Александр Гельфанд был первым из эмигрантов, решившим продемонстрировать преданность и оказать полную поддержку социалистическому движению Западной Европы. Таким образом, он стал предшественником таких известных социалистов, как Роза Люксембург, Юлиан Мархлевский и Карл Радек в Германии, Шарль Рапапорт во Франции и Анжелика Балабанова в Италии, получившие известность перед началом Первой мировой войны. Ни один из его преемников не солидаризировался со своей партией в такой степени, как это делал Гельфанд.
Сразу надо сказать, что его разрыв с русским революционным движением был не столь резким, как Гельфанд старался представить это позднее. Хотя до начала ХХ века он не принимал непосредственного участия в движении, но поддерживал связи с русскими эмигрантами в Швейцарии, находясь в курсе происходящего в России. Возможно, он свысока смотрел на эмиграцию, добивавшуюся политических успехов, но всегда дорожил отношениями с русскими и польскими друзьями.

----

ЗАДАНИЕ A »
Перепишите без изменений строки перечня от строки, содержащей «class: Magnoliopsida», до конца перечня включительно.
Текст и перечень — два отдельных, не связанных между собой материала.

----

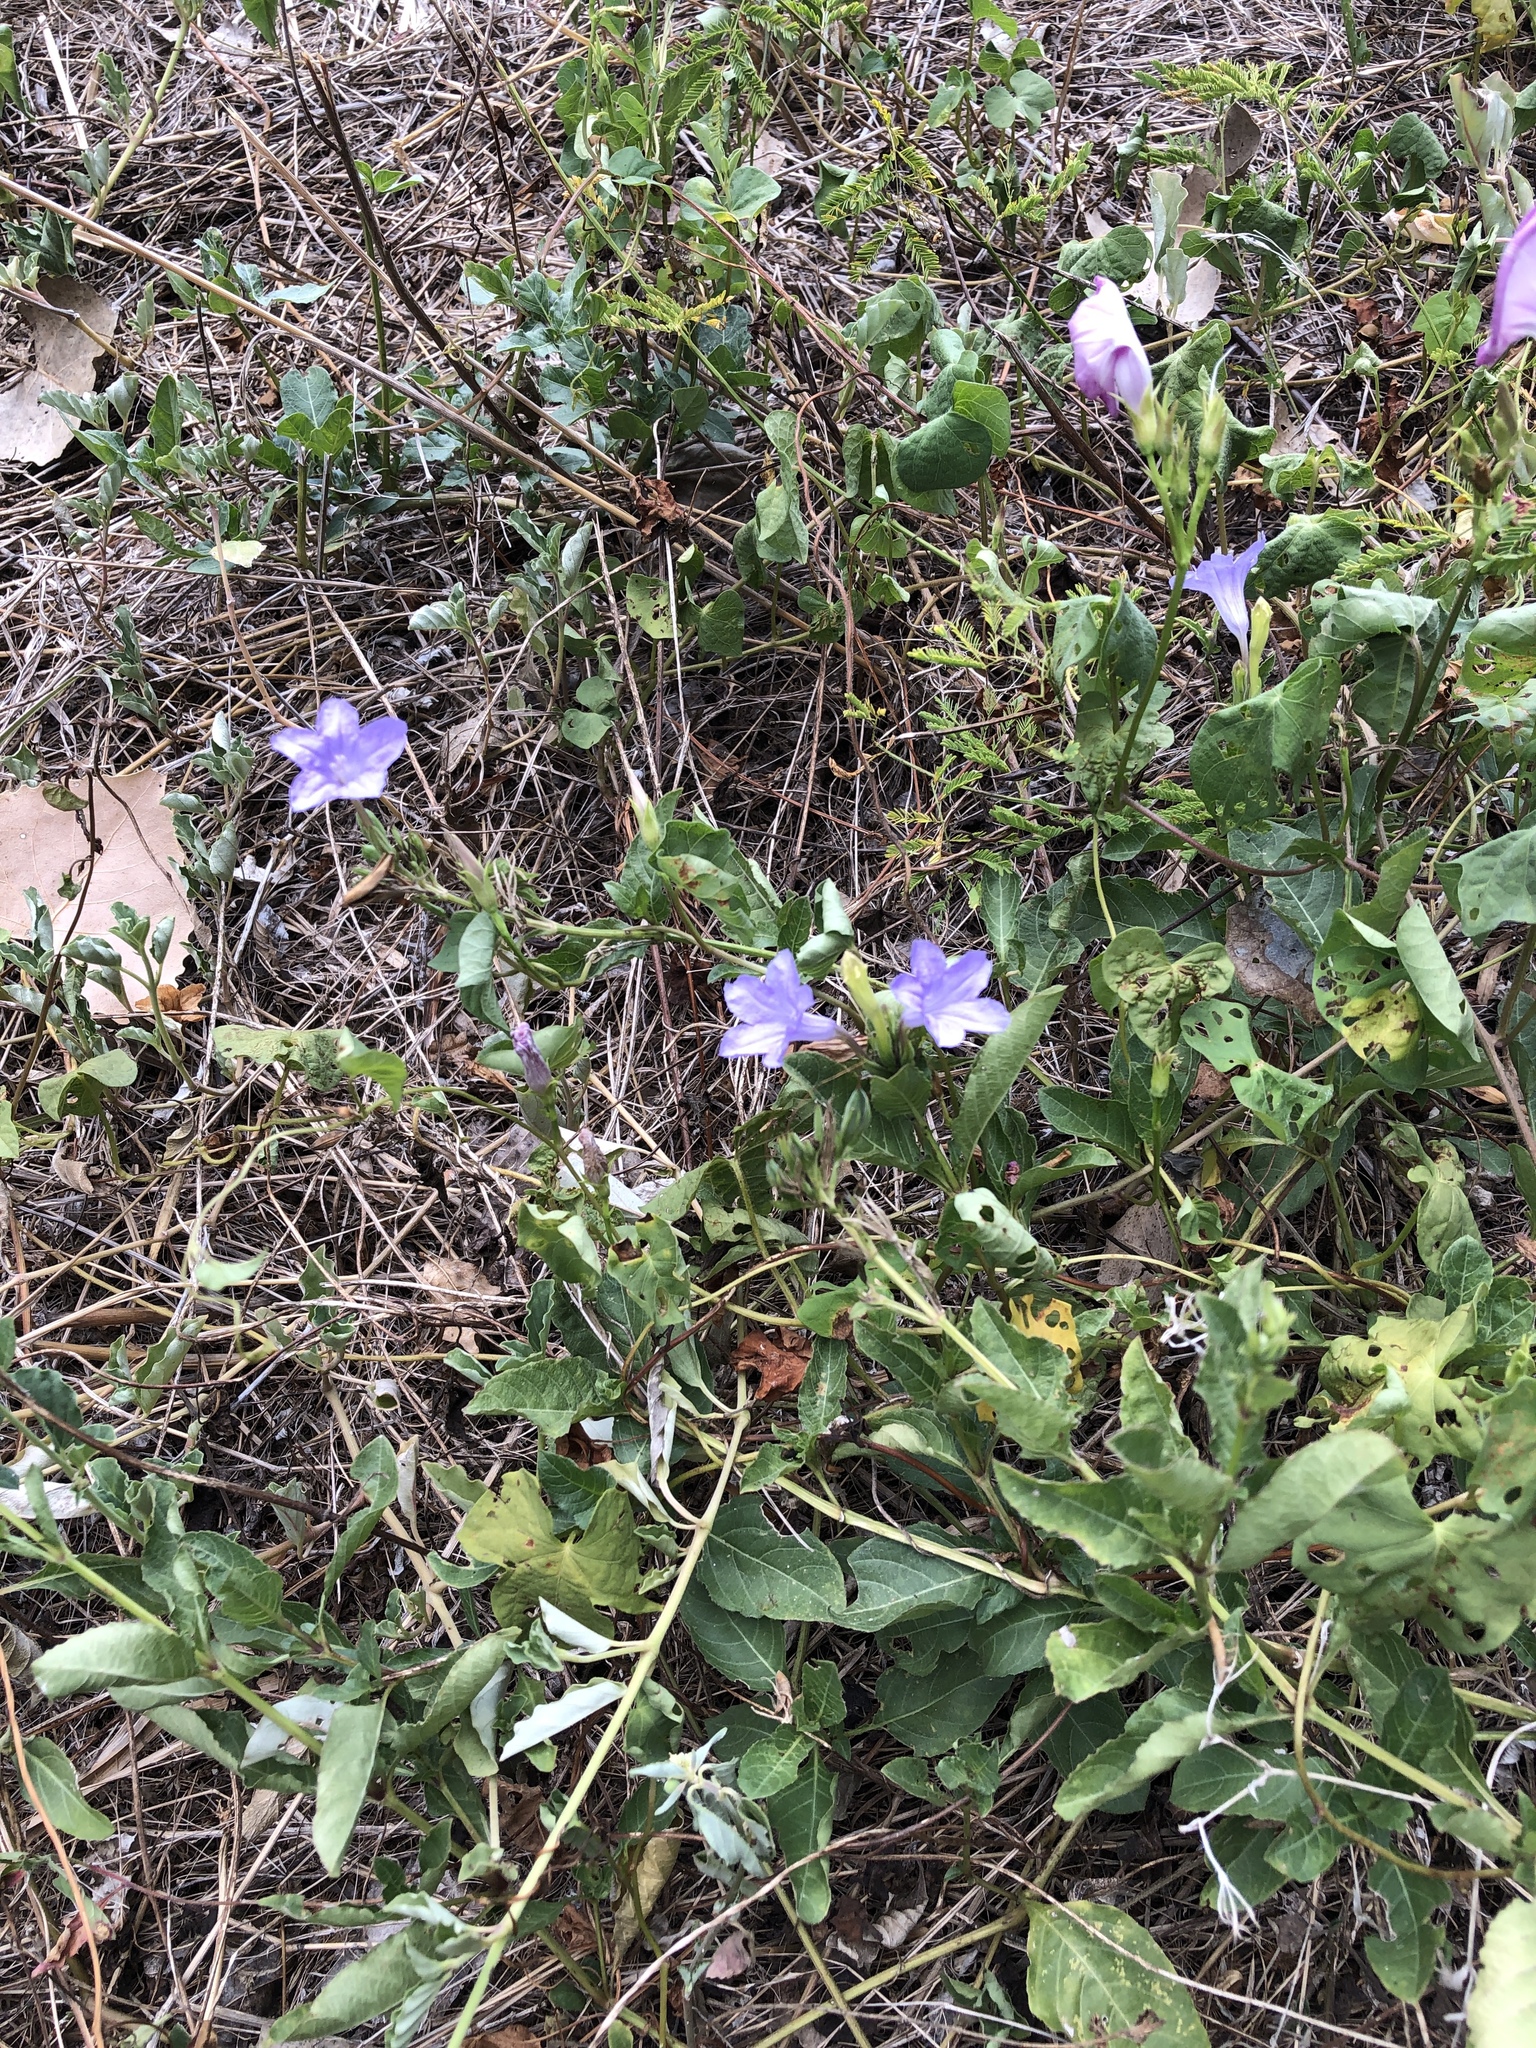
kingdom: Plantae
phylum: Tracheophyta
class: Magnoliopsida
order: Lamiales
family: Acanthaceae
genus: Ruellia
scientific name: Ruellia ciliatiflora
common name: Hairyflower wild petunia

----

ЗАДАНИЕ B »
Выпишите дословно из текста об Александре Гельфанде отрывок между словами «Александр Гельфанд был» и «это делал Гельфанд.» включительно.

РЕЗУЛЬТАТ A »
class: Magnoliopsida
order: Lamiales
family: Acanthaceae
genus: Ruellia
scientific name: Ruellia ciliatiflora
common name: Hairyflower wild petunia

РЕЗУЛЬТАТ B »
Александр Гельфанд был первым из эмигрантов, решившим продемонстрировать преданность и оказать полную поддержку социалистическому движению Западной Европы. Таким образом, он стал предшественником таких известных социалистов, как Роза Люксембург, Юлиан Мархлевский и Карл Радек в Германии, Шарль Рапапорт во Франции и Анжелика Балабанова в Италии, получившие известность перед началом Первой мировой войны. Ни один из его преемников не солидаризировался со своей партией в такой степени, как это делал Гельфанд.